- Task to carry out -
Up to and including the line that contains "The sensor uses", write out every line of the entries exactly, beginning with the first. Omit the pictures.

┌──

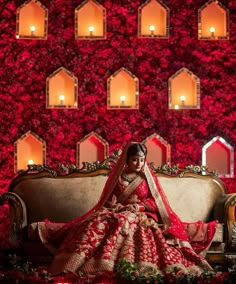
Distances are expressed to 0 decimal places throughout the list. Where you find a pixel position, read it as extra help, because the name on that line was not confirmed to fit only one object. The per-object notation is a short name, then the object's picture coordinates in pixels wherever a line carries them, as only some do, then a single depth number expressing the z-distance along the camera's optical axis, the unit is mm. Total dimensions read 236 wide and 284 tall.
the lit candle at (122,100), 7930
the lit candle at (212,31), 8006
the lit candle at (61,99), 7895
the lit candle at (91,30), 7949
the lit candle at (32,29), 7909
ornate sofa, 5770
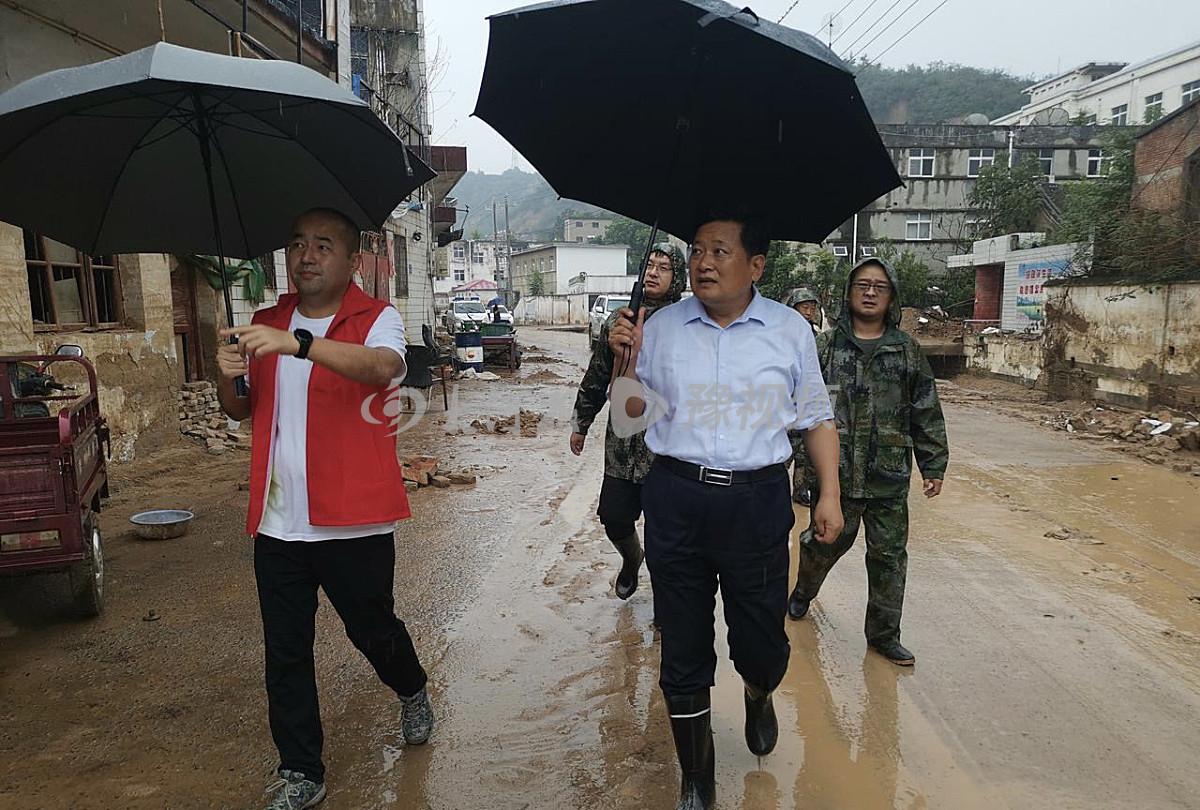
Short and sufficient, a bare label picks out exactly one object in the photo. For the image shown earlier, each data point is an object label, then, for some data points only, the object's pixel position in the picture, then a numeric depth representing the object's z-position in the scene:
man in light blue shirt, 2.44
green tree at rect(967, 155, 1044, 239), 32.38
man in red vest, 2.47
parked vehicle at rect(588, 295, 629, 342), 24.08
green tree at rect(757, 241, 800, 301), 31.55
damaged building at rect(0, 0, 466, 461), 6.68
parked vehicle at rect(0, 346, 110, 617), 3.72
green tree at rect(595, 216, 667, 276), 76.75
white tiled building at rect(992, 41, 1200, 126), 37.06
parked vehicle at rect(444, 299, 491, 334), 25.80
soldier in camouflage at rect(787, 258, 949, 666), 3.71
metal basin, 5.62
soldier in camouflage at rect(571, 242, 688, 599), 3.84
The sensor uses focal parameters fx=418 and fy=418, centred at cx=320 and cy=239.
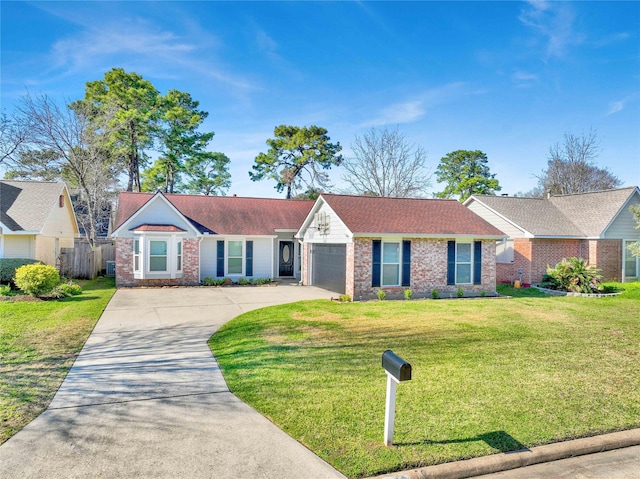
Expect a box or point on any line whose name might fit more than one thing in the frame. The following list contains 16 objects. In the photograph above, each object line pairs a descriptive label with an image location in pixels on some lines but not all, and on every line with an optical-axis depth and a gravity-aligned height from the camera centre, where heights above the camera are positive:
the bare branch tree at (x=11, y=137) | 17.34 +4.45
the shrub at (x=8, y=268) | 16.97 -1.19
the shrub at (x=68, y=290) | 14.77 -1.81
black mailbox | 4.39 -1.35
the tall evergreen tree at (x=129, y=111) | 31.24 +9.75
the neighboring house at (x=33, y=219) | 18.59 +0.95
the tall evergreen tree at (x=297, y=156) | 38.09 +7.79
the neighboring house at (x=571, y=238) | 20.94 +0.27
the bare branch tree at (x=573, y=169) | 36.84 +7.31
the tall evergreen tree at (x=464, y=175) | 44.44 +7.61
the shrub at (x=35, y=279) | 13.92 -1.34
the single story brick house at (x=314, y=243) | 16.12 -0.06
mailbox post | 4.39 -1.46
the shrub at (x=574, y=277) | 17.69 -1.46
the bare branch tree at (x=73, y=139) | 21.19 +5.39
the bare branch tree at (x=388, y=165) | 33.91 +6.36
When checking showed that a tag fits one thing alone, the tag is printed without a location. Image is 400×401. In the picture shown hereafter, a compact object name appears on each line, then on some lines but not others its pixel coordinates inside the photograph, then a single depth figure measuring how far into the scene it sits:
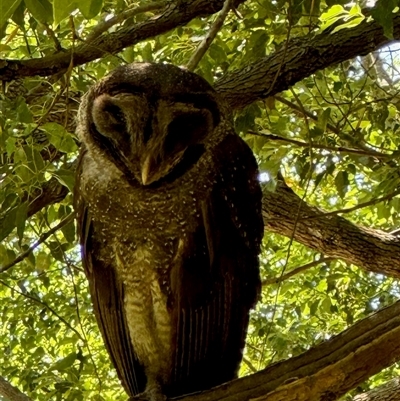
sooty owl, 4.23
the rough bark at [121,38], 5.11
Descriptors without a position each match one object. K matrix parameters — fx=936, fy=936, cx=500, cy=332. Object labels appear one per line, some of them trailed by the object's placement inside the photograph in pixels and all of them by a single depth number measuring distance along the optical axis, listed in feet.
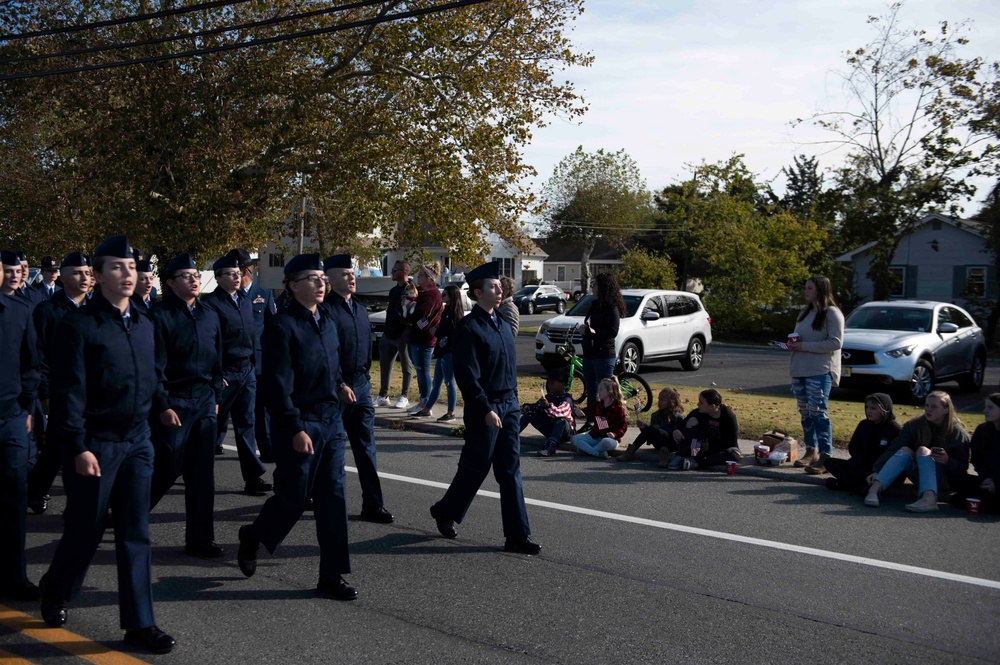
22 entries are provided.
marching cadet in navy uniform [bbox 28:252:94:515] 23.43
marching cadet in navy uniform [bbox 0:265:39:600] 17.03
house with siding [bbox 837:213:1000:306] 122.52
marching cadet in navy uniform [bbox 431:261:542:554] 20.79
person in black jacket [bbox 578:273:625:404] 36.11
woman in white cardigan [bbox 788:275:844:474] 29.94
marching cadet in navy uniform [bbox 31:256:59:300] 37.26
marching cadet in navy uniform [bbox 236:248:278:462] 27.84
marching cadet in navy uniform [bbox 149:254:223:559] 20.26
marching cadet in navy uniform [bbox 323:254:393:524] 22.04
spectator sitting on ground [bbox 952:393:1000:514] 24.86
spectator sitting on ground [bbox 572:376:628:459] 33.24
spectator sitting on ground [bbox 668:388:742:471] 30.83
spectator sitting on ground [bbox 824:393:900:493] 27.55
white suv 59.57
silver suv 49.49
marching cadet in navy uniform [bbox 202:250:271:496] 25.64
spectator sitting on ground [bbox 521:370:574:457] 33.99
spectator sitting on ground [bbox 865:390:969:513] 25.70
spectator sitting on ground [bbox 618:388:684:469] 31.60
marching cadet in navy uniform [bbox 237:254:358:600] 17.69
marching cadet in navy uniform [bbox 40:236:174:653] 14.83
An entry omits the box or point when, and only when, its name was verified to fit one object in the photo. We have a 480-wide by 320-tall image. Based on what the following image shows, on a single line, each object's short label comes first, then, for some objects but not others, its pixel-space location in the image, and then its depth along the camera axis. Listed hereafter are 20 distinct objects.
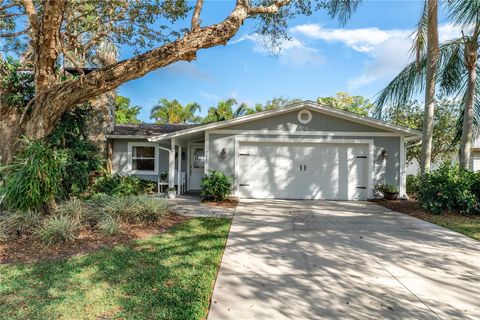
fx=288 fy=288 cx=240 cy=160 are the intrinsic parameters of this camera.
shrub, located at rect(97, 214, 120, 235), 5.42
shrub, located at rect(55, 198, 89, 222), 5.61
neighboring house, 17.00
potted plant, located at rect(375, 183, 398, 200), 10.62
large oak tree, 5.89
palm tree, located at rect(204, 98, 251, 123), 25.09
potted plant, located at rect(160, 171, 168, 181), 12.78
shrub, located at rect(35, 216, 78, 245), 4.77
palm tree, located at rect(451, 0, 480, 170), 8.29
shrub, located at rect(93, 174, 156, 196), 9.99
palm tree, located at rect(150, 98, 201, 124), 28.03
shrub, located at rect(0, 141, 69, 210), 5.45
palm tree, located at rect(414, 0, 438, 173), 9.27
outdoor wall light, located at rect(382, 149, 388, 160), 10.97
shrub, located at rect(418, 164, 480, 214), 7.98
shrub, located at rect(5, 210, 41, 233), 5.12
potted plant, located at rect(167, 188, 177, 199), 11.02
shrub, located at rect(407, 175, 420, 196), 12.21
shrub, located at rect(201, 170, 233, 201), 10.02
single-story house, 11.00
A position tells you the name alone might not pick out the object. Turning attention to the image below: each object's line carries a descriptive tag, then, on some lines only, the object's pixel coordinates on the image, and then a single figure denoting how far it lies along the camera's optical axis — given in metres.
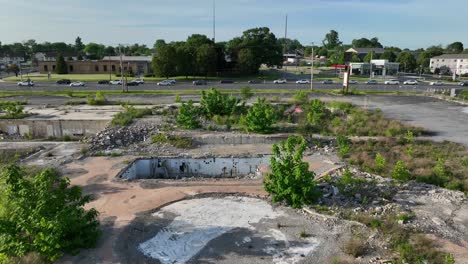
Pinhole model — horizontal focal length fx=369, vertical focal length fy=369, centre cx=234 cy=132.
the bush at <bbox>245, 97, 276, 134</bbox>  25.70
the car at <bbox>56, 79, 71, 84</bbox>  62.52
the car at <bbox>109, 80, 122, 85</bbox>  60.69
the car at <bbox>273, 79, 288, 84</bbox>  64.03
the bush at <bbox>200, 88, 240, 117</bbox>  29.88
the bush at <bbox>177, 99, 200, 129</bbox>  27.31
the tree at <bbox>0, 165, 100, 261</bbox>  10.60
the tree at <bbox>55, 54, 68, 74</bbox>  81.88
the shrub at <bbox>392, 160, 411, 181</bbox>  17.08
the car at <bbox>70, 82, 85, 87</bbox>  58.43
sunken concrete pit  21.45
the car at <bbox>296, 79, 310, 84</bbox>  64.44
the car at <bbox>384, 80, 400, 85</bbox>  63.92
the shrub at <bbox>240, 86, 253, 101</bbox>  38.17
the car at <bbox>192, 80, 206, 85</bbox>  59.58
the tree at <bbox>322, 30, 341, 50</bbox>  181.50
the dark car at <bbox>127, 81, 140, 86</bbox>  58.69
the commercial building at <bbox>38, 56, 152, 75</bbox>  83.19
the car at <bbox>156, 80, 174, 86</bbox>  58.66
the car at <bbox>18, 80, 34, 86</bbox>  59.24
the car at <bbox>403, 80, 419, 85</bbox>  64.72
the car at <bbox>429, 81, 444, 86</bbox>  65.81
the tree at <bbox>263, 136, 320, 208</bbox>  14.81
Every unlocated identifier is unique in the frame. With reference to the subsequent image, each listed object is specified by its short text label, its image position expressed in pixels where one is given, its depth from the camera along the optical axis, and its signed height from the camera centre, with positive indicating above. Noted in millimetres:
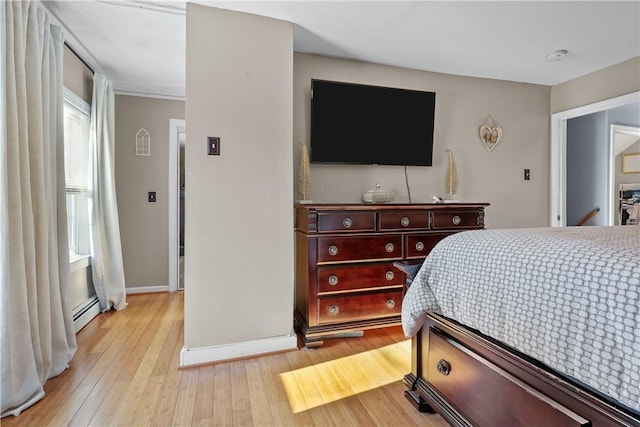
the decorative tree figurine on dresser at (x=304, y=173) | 2537 +229
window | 2744 +260
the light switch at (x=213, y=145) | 2070 +365
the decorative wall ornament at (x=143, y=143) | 3609 +669
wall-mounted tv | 2662 +664
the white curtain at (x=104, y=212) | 2926 -73
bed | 784 -373
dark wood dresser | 2275 -394
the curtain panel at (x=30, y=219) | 1553 -75
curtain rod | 2522 +1215
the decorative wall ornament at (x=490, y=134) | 3248 +679
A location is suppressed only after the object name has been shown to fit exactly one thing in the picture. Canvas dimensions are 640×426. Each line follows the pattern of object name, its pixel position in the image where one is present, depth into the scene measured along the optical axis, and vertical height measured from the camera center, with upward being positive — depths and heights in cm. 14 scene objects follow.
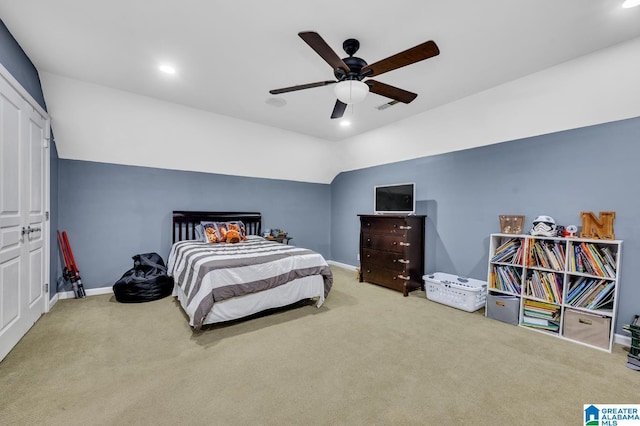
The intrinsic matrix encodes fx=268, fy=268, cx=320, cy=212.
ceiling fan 187 +111
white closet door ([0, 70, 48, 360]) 221 -20
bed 270 -85
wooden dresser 409 -70
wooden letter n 260 -11
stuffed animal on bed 421 -54
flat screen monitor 426 +16
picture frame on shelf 325 -15
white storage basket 340 -108
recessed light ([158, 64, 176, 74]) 278 +139
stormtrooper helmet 290 -16
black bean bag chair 354 -112
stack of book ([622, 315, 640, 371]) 224 -114
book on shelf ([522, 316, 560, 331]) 282 -119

└──

- Expected output -
Distances are expressed to 0 decimal places throughout the list. Where you find a pixel position, read it as extra help, because the name on that line was not confirmed to fit only one object. The per-object notation is a short name, then the object's picture coordinates in pixels wherever a line carries them, as only some do, then a single depth number expressing the z-distance along the camera's optical axis, the unit is mm. Total dimensions read 236 wide and 284 tall.
the lit candle at (122,100), 7930
the lit candle at (212,31), 8006
the lit candle at (61,99), 7895
the lit candle at (91,30), 7949
the lit candle at (32,29), 7909
ornate sofa, 5770
Short and sufficient, a bare label picks out exactly one object in the photo. For the image shown earlier, each data point is an object label, then, for some data points only, the object's pixel position in the picture, then a numeric depth representing the object's z-position in the scene:
man in light blue shirt, 2.44
green tree at rect(967, 155, 1044, 239), 32.38
man in red vest, 2.47
parked vehicle at rect(588, 295, 629, 342), 24.08
green tree at rect(757, 241, 800, 301), 31.55
damaged building at rect(0, 0, 466, 461), 6.68
parked vehicle at rect(0, 346, 110, 617), 3.72
green tree at rect(595, 216, 667, 276), 76.75
white tiled building at rect(992, 41, 1200, 126), 37.06
parked vehicle at rect(444, 299, 491, 334), 25.80
soldier in camouflage at rect(787, 258, 949, 666), 3.71
metal basin, 5.62
soldier in camouflage at rect(571, 242, 688, 599), 3.84
The sensor uses focal parameters fx=418 and fy=418, centred at cx=320 and cy=239.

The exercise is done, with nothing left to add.